Israeli Prime Minister Benjamin Netanyahu and US Ambassador to Israel David Friedman attend a ceremony to unveil a sign for a new community named after US President Donald Trump, in the Golan Heights, June 16, 2019. Photo: Reuters / Ammar Awad.
Israel approved in principle on Sunday a new community named after US President Donald Trump on a contested frontier zone with Syria — but construction looked likely to lag given Prime Minister Benjamin Netanyahu’s political stumbles.
The “Trump Heights” project is intended to cement ties after Trump broke with other world powers to recognize Israeli sovereignty over the plateau in March.
At a special cabinet session in Beruchim, a sparse clutch of homes just 12 kilometers (7.5 miles) from the Golan Heights armistice line with Syria, Netanyahu unveiled a sign labeled “Trump Heights” in English and Hebrew.
The sign was decorated with the Israeli and US flags and planted on a patch of synthetic grass.
Israel captured the Golan from Syria in a 1967 war and later annexed and settled it — moves not accepted by most world powers, who deem it to be occupied Syrian territory.
Ongoing hostilities between Israel and Syria, and internal Syrian fighting that drew Iranian-backed auxiliaries to back Damascus and deploy near the Golan, helped Netanyahu make his case for Trump to recognize the Israeli claim of sovereignty.
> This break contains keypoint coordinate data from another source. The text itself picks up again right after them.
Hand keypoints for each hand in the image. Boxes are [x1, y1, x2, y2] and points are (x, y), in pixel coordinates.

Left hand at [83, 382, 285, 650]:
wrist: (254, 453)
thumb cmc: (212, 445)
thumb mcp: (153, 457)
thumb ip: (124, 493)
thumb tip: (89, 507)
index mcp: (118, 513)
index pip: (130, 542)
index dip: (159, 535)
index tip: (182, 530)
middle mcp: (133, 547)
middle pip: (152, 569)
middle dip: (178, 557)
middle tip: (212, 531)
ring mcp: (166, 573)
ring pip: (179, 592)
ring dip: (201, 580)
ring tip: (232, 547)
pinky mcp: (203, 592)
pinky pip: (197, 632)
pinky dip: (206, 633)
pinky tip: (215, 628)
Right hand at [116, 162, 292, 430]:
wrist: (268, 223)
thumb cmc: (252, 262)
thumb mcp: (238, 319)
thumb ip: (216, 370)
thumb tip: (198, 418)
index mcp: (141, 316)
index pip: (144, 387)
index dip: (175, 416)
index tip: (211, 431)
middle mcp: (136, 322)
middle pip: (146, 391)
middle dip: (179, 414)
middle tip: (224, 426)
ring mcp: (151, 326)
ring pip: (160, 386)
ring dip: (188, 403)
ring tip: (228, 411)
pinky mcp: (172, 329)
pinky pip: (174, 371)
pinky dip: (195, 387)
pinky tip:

Trump similarly delighted Israelis — while appalling other world powers — by recognizing Jerusalem as their capital and withdrawing from the 2015 Iran nuclear deal.
“Trump is a great friend of Israel,” Netanyahu said.
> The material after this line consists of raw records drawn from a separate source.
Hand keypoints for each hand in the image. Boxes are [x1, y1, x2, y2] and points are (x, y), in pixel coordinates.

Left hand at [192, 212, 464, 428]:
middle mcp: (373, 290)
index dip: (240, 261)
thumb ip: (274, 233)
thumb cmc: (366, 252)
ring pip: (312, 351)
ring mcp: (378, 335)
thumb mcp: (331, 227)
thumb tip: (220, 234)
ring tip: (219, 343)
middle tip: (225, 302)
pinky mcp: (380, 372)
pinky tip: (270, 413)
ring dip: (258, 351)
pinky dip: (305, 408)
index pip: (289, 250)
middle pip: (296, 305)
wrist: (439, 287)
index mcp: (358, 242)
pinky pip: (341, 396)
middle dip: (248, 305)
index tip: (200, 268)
“He has torn the mask off this hypocrisy which doesn’t recognize the obvious.”
“Thank you PM @Netanyahu and the State of Israel for this great honor!” Trump said on Twitter.
‘Dummy resolution’
Israeli authorities hope a revamping of Beruchim, home to an aging immigrant community from the former Soviet Union, to “Trump Heights” might bring an influx of residents, and Netanyahu called the day historic.
But a June 12 memorandum from his office showed the plan was far from implementation: it lacks earmarked funds as well as final approval for its precise location and name.
“In this (cabinet) resolution, it is proposed that the name of the community, if it is founded, be ‘Trump Heights,'” said the memorandum, signed by a deputy legal counselor, Yael Cohen.
The hesitancy was in part due to the fact that Netanyahu heads a caretaker government, having failed to form a coalition after an inconclusive national election in April. The conservative four-term premier must now contest a Sept. 17 re-run vote.
Netanyahu’s center-left rivals ridiculed Sunday’s ceremony.
“Whoever reads the small print on the ‘historic’ resolution understands that it is a dummy resolution,” tweeted Zvi Hauser, an ex-Netanyahu cabinet secretary now with an opposition party.
The political upheaval appears to have put a spanner in the works of a long-awaited US proposal for Israeli-Palestinian peace.
Trump advisers had predicted the plan would be made public this month, but officials now say that is unlikely to happen until after the September election.